__WHAT NEEDS TO BE DONE__
Each record needs to be transcribed word for word, though without its pictures.

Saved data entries
^^^^^^^^^^^^^^^^
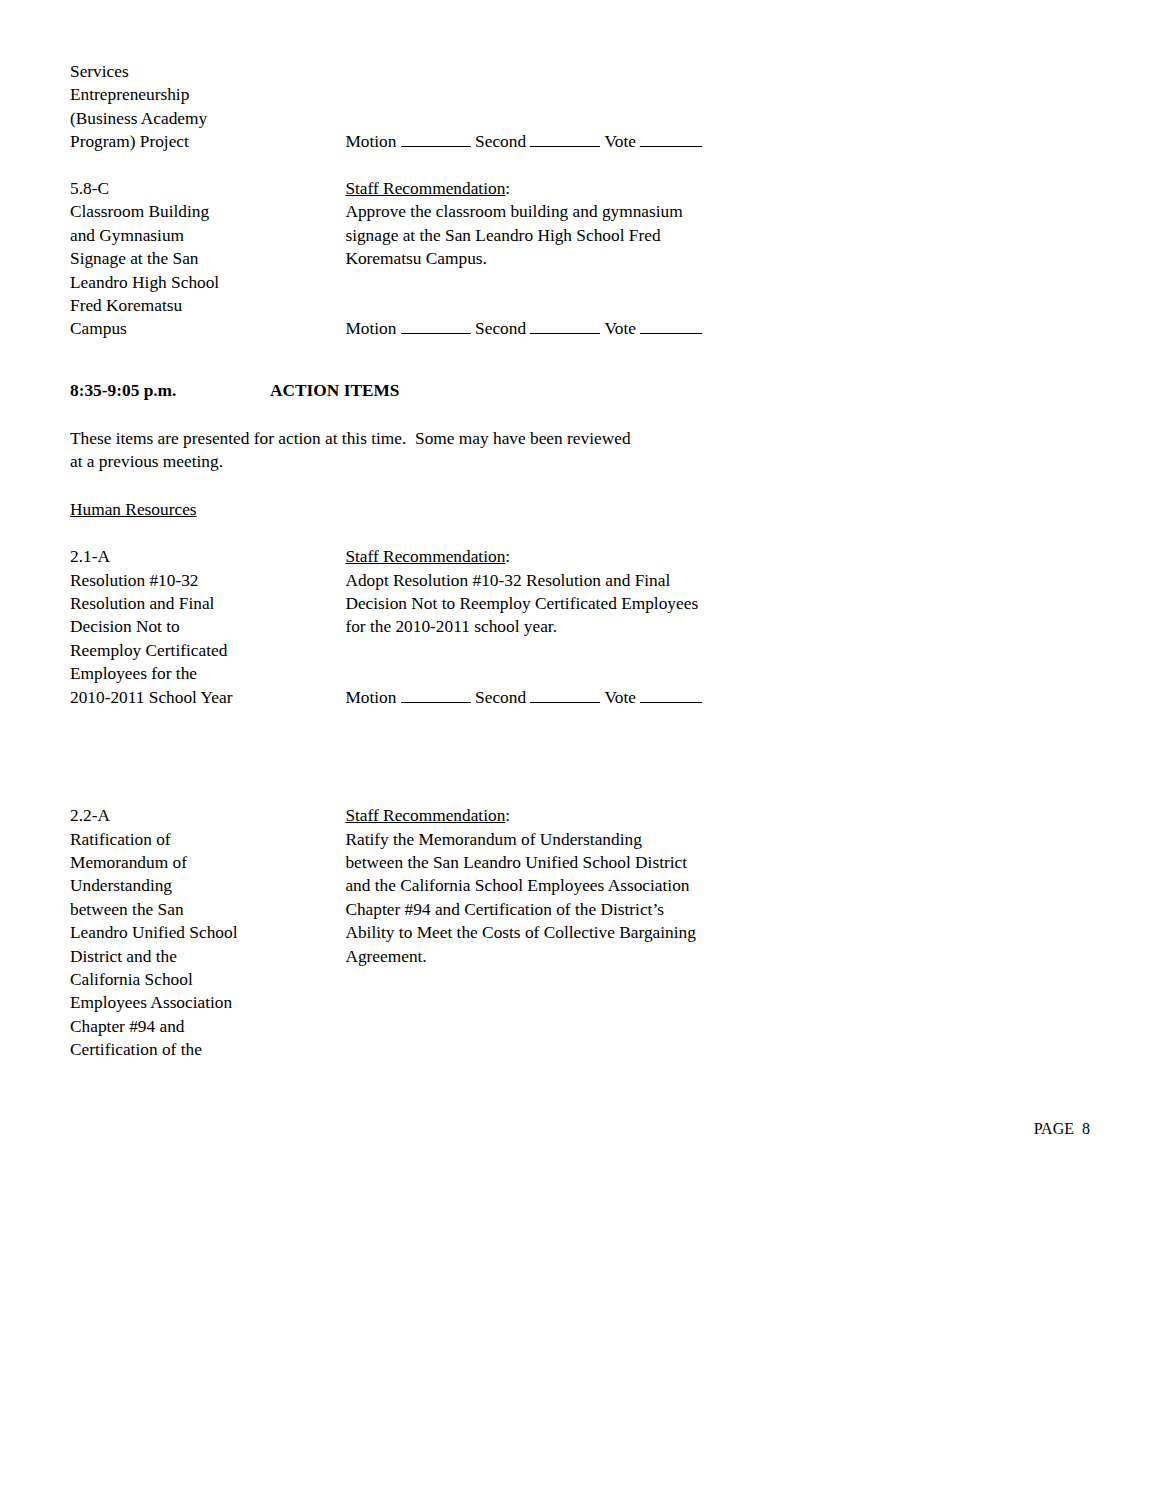| Services Entrepreneurship (Business Academy Program) Project | Motion Second Vote |
| 5.8-C Classroom Building and Gymnasium Signage at the San Leandro High School Fred Korematsu Campus | Staff Recommendation : Approve the classroom building and gymnasium signage at the San Leandro High School Fred Korematsu Campus. Motion Second Vote |
8:35-9:05 p.m. ACTION ITEMS
These items are presented for action at this time. Some may have been reviewed
at a previous meeting.
Human Resources
| 2.1-A Resolution #10-32 Resolution and Final Decision Not to Reemploy Certificated Employees for the 2010-2011 School Year | Staff Recommendation : Adopt Resolution #10-32 Resolution and Final Decision Not to Reemploy Certificated Employees for the 2010-2011 school year. Motion Second Vote |
| 2.2-A Ratification of Memorandum of Understanding between the San Leandro Unified School District and the California School Employees Association Chapter #94 and Certification of the | Staff Recommendation : Ratify the Memorandum of Understanding between the San Leandro Unified School District and the California School Employees Association Chapter #94 and Certification of the District’s Ability to Meet the Costs of Collective Bargaining Agreement. |
PAGE 8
^^^^^^^^^^^^^^^^
__SOLUTION FOR THIS TASK__
| Services Entrepreneurship (Business Academy Program) Project | Motion Second Vote |
| 5.8-C Classroom Building and Gymnasium Signage at the San Leandro High School Fred Korematsu Campus | Staff Recommendation : Approve the classroom building and gymnasium signage at the San Leandro High School Fred Korematsu Campus. Motion Second Vote |
8:35-9:05 p.m. ACTION ITEMS
These items are presented for action at this time. Some may have been reviewed
at a previous meeting.
Human Resources
| 2.1-A Resolution #10-32 Resolution and Final Decision Not to Reemploy Certificated Employees for the 2010-2011 School Year | Staff Recommendation : Adopt Resolution #10-32 Resolution and Final Decision Not to Reemploy Certificated Employees for the 2010-2011 school year. Motion Second Vote |
| 2.2-A Ratification of Memorandum of Understanding between the San Leandro Unified School District and the California School Employees Association Chapter #94 and Certification of the | Staff Recommendation : Ratify the Memorandum of Understanding between the San Leandro Unified School District and the California School Employees Association Chapter #94 and Certification of the District’s Ability to Meet the Costs of Collective Bargaining Agreement. |
PAGE 8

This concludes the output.